_DATA_
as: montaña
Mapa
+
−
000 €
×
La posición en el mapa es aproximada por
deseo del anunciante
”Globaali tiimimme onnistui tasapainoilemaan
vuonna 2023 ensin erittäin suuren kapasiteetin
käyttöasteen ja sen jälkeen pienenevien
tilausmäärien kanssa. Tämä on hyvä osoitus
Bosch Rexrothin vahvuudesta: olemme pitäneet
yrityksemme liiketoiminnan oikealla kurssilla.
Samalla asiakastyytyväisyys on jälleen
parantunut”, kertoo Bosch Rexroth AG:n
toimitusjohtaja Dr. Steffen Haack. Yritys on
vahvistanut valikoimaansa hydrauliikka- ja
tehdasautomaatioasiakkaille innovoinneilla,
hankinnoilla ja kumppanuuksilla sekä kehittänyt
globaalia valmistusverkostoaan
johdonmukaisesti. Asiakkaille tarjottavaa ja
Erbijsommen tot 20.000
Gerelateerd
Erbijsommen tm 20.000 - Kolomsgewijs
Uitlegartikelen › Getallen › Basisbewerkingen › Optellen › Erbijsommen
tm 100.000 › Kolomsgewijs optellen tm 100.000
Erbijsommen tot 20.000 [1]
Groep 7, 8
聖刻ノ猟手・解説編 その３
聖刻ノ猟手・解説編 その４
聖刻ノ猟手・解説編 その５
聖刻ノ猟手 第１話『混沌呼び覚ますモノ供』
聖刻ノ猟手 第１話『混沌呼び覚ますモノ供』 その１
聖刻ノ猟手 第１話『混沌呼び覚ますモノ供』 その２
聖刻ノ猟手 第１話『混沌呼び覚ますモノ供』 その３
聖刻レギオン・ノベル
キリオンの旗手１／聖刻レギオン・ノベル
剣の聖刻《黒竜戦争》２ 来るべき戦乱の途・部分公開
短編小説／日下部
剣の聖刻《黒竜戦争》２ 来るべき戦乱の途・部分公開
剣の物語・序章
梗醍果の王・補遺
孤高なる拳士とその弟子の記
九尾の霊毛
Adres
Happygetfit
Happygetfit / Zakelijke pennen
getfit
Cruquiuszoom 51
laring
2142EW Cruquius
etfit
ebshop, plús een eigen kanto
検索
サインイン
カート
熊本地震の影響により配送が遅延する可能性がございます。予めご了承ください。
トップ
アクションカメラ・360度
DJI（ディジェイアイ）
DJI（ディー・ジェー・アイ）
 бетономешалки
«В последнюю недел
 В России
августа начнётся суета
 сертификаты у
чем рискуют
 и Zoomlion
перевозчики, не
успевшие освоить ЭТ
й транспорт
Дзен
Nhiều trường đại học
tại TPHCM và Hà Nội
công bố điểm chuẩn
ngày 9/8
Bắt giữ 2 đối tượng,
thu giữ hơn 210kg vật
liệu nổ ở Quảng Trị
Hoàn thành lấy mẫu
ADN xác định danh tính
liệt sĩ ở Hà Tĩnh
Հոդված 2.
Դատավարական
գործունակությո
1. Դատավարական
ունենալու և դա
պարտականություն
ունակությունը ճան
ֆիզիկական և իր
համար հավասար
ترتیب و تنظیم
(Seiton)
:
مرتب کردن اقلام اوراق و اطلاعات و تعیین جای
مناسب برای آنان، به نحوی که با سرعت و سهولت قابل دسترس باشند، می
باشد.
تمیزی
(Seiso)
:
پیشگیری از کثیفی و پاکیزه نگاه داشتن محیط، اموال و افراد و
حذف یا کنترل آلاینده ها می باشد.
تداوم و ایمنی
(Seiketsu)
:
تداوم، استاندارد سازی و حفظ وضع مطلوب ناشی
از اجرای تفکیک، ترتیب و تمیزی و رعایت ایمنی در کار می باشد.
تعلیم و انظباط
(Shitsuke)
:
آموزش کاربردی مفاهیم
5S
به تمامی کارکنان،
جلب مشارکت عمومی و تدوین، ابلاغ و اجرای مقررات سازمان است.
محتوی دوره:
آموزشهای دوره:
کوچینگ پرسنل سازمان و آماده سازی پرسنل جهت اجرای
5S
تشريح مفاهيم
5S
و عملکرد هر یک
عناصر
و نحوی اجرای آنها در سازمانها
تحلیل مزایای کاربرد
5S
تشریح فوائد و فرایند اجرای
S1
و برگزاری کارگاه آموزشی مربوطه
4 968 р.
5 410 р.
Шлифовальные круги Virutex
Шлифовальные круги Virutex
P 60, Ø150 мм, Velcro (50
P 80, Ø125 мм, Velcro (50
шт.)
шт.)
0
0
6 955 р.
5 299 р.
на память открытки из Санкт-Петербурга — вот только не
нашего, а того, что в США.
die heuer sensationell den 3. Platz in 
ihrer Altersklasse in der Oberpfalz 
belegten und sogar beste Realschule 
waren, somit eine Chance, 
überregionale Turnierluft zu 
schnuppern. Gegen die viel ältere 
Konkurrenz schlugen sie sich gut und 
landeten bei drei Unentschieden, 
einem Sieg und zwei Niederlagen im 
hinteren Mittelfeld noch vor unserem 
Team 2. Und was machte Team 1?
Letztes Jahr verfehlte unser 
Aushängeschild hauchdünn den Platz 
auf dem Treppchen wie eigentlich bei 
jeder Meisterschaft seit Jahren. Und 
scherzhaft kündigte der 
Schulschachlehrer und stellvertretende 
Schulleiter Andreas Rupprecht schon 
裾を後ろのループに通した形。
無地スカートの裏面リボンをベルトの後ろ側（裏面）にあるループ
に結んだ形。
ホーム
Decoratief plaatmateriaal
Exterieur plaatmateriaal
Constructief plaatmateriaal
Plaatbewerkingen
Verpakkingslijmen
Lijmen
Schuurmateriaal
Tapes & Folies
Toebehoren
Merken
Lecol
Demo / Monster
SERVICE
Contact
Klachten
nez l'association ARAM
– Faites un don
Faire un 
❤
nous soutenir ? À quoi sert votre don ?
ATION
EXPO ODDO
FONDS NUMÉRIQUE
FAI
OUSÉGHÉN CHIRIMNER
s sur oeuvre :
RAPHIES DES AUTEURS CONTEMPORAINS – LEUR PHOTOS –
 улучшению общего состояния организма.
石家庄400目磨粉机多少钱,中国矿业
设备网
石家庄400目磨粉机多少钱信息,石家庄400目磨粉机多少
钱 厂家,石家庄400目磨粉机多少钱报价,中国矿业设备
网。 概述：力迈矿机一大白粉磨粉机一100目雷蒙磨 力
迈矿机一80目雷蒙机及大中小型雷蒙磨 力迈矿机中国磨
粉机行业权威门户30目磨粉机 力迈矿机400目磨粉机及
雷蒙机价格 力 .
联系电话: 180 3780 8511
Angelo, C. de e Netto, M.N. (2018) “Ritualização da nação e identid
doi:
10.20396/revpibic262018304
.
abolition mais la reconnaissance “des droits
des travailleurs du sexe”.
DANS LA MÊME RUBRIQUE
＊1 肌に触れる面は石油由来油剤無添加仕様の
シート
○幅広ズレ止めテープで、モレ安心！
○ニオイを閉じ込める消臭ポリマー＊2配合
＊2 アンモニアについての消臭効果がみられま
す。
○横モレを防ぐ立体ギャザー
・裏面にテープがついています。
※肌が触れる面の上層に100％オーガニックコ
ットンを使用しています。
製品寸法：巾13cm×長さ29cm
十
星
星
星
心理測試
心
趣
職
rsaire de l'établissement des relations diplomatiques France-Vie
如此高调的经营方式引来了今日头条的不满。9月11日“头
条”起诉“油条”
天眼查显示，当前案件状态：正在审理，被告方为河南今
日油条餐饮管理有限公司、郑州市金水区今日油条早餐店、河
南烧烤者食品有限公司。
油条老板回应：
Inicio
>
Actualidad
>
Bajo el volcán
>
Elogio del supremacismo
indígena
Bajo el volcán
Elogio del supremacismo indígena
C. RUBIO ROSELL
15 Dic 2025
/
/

_ABOUT THIS EXERCISE_
Return every line of the records above without any change, keeping each character, space, and line break in its original order.

_WRITTEN RESPONSE_
as: montaña
Mapa
+
−
000 €
×
La posición en el mapa es aproximada por
deseo del anunciante
”Globaali tiimimme onnistui tasapainoilemaan
vuonna 2023 ensin erittäin suuren kapasiteetin
käyttöasteen ja sen jälkeen pienenevien
tilausmäärien kanssa. Tämä on hyvä osoitus
Bosch Rexrothin vahvuudesta: olemme pitäneet
yrityksemme liiketoiminnan oikealla kurssilla.
Samalla asiakastyytyväisyys on jälleen
parantunut”, kertoo Bosch Rexroth AG:n
toimitusjohtaja Dr. Steffen Haack. Yritys on
vahvistanut valikoimaansa hydrauliikka- ja
tehdasautomaatioasiakkaille innovoinneilla,
hankinnoilla ja kumppanuuksilla sekä kehittänyt
globaalia valmistusverkostoaan
johdonmukaisesti. Asiakkaille tarjottavaa ja
Erbijsommen tot 20.000
Gerelateerd
Erbijsommen tm 20.000 - Kolomsgewijs
Uitlegartikelen › Getallen › Basisbewerkingen › Optellen › Erbijsommen
tm 100.000 › Kolomsgewijs optellen tm 100.000
Erbijsommen tot 20.000 [1]
Groep 7, 8
聖刻ノ猟手・解説編 その３
聖刻ノ猟手・解説編 その４
聖刻ノ猟手・解説編 その５
聖刻ノ猟手 第１話『混沌呼び覚ますモノ供』
聖刻ノ猟手 第１話『混沌呼び覚ますモノ供』 その１
聖刻ノ猟手 第１話『混沌呼び覚ますモノ供』 その２
聖刻ノ猟手 第１話『混沌呼び覚ますモノ供』 その３
聖刻レギオン・ノベル
キリオンの旗手１／聖刻レギオン・ノベル
剣の聖刻《黒竜戦争》２ 来るべき戦乱の途・部分公開
短編小説／日下部
剣の聖刻《黒竜戦争》２ 来るべき戦乱の途・部分公開
剣の物語・序章
梗醍果の王・補遺
孤高なる拳士とその弟子の記
九尾の霊毛
Adres
Happygetfit
Happygetfit / Zakelijke pennen
getfit
Cruquiuszoom 51
laring
2142EW Cruquius
etfit
ebshop, plús een eigen kanto
検索
サインイン
カート
熊本地震の影響により配送が遅延する可能性がございます。予めご了承ください。
トップ
アクションカメラ・360度
DJI（ディジェイアイ）
DJI（ディー・ジェー・アイ）
 бетономешалки
«В последнюю недел
 В России
августа начнётся суета
 сертификаты у
чем рискуют
 и Zoomlion
перевозчики, не
успевшие освоить ЭТ
й транспорт
Дзен
Nhiều trường đại học
tại TPHCM và Hà Nội
công bố điểm chuẩn
ngày 9/8
Bắt giữ 2 đối tượng,
thu giữ hơn 210kg vật
liệu nổ ở Quảng Trị
Hoàn thành lấy mẫu
ADN xác định danh tính
liệt sĩ ở Hà Tĩnh
Հոդված 2.
Դատավարական
գործունակությո
1. Դատավարական
ունենալու և դա
պարտականություն
ունակությունը ճան
ֆիզիկական և իր
համար հավասար
ترتیب و تنظیم
(Seiton)
:
مرتب کردن اقلام اوراق و اطلاعات و تعیین جای
مناسب برای آنان، به نحوی که با سرعت و سهولت قابل دسترس باشند، می
باشد.
تمیزی
(Seiso)
:
پیشگیری از کثیفی و پاکیزه نگاه داشتن محیط، اموال و افراد و
حذف یا کنترل آلاینده ها می باشد.
تداوم و ایمنی
(Seiketsu)
:
تداوم، استاندارد سازی و حفظ وضع مطلوب ناشی
از اجرای تفکیک، ترتیب و تمیزی و رعایت ایمنی در کار می باشد.
تعلیم و انظباط
(Shitsuke)
:
آموزش کاربردی مفاهیم
5S
به تمامی کارکنان،
جلب مشارکت عمومی و تدوین، ابلاغ و اجرای مقررات سازمان است.
محتوی دوره:
آموزشهای دوره:
کوچینگ پرسنل سازمان و آماده سازی پرسنل جهت اجرای
5S
تشريح مفاهيم
5S
و عملکرد هر یک
عناصر
و نحوی اجرای آنها در سازمانها
تحلیل مزایای کاربرد
5S
تشریح فوائد و فرایند اجرای
S1
و برگزاری کارگاه آموزشی مربوطه
4 968 р.
5 410 р.
Шлифовальные круги Virutex
Шлифовальные круги Virutex
P 60, Ø150 мм, Velcro (50
P 80, Ø125 мм, Velcro (50
шт.)
шт.)
0
0
6 955 р.
5 299 р.
на память открытки из Санкт-Петербурга — вот только не
нашего, а того, что в США.
die heuer sensationell den 3. Platz in 
ihrer Altersklasse in der Oberpfalz 
belegten und sogar beste Realschule 
waren, somit eine Chance, 
überregionale Turnierluft zu 
schnuppern. Gegen die viel ältere 
Konkurrenz schlugen sie sich gut und 
landeten bei drei Unentschieden, 
einem Sieg und zwei Niederlagen im 
hinteren Mittelfeld noch vor unserem 
Team 2. Und was machte Team 1?
Letztes Jahr verfehlte unser 
Aushängeschild hauchdünn den Platz 
auf dem Treppchen wie eigentlich bei 
jeder Meisterschaft seit Jahren. Und 
scherzhaft kündigte der 
Schulschachlehrer und stellvertretende 
Schulleiter Andreas Rupprecht schon 
裾を後ろのループに通した形。
無地スカートの裏面リボンをベルトの後ろ側（裏面）にあるループ
に結んだ形。
ホーム
Decoratief plaatmateriaal
Exterieur plaatmateriaal
Constructief plaatmateriaal
Plaatbewerkingen
Verpakkingslijmen
Lijmen
Schuurmateriaal
Tapes & Folies
Toebehoren
Merken
Lecol
Demo / Monster
SERVICE
Contact
Klachten
nez l'association ARAM
– Faites un don
Faire un 
❤
nous soutenir ? À quoi sert votre don ?
ATION
EXPO ODDO
FONDS NUMÉRIQUE
FAI
OUSÉGHÉN CHIRIMNER
s sur oeuvre :
RAPHIES DES AUTEURS CONTEMPORAINS – LEUR PHOTOS –
 улучшению общего состояния организма.
石家庄400目磨粉机多少钱,中国矿业
设备网
石家庄400目磨粉机多少钱信息,石家庄400目磨粉机多少
钱 厂家,石家庄400目磨粉机多少钱报价,中国矿业设备
网。 概述：力迈矿机一大白粉磨粉机一100目雷蒙磨 力
迈矿机一80目雷蒙机及大中小型雷蒙磨 力迈矿机中国磨
粉机行业权威门户30目磨粉机 力迈矿机400目磨粉机及
雷蒙机价格 力 .
联系电话: 180 3780 8511
Angelo, C. de e Netto, M.N. (2018) “Ritualização da nação e identid
doi:
10.20396/revpibic262018304
.
abolition mais la reconnaissance “des droits
des travailleurs du sexe”.
DANS LA MÊME RUBRIQUE
＊1 肌に触れる面は石油由来油剤無添加仕様の
シート
○幅広ズレ止めテープで、モレ安心！
○ニオイを閉じ込める消臭ポリマー＊2配合
＊2 アンモニアについての消臭効果がみられま
す。
○横モレを防ぐ立体ギャザー
・裏面にテープがついています。
※肌が触れる面の上層に100％オーガニックコ
ットンを使用しています。
製品寸法：巾13cm×長さ29cm
十
星
星
星
心理測試
心
趣
職
rsaire de l'établissement des relations diplomatiques France-Vie
如此高调的经营方式引来了今日头条的不满。9月11日“头
条”起诉“油条”
天眼查显示，当前案件状态：正在审理，被告方为河南今
日油条餐饮管理有限公司、郑州市金水区今日油条早餐店、河
南烧烤者食品有限公司。
油条老板回应：
Inicio
>
Actualidad
>
Bajo el volcán
>
Elogio del supremacismo
indígena
Bajo el volcán
Elogio del supremacismo indígena
C. RUBIO ROSELL
15 Dic 2025
/
/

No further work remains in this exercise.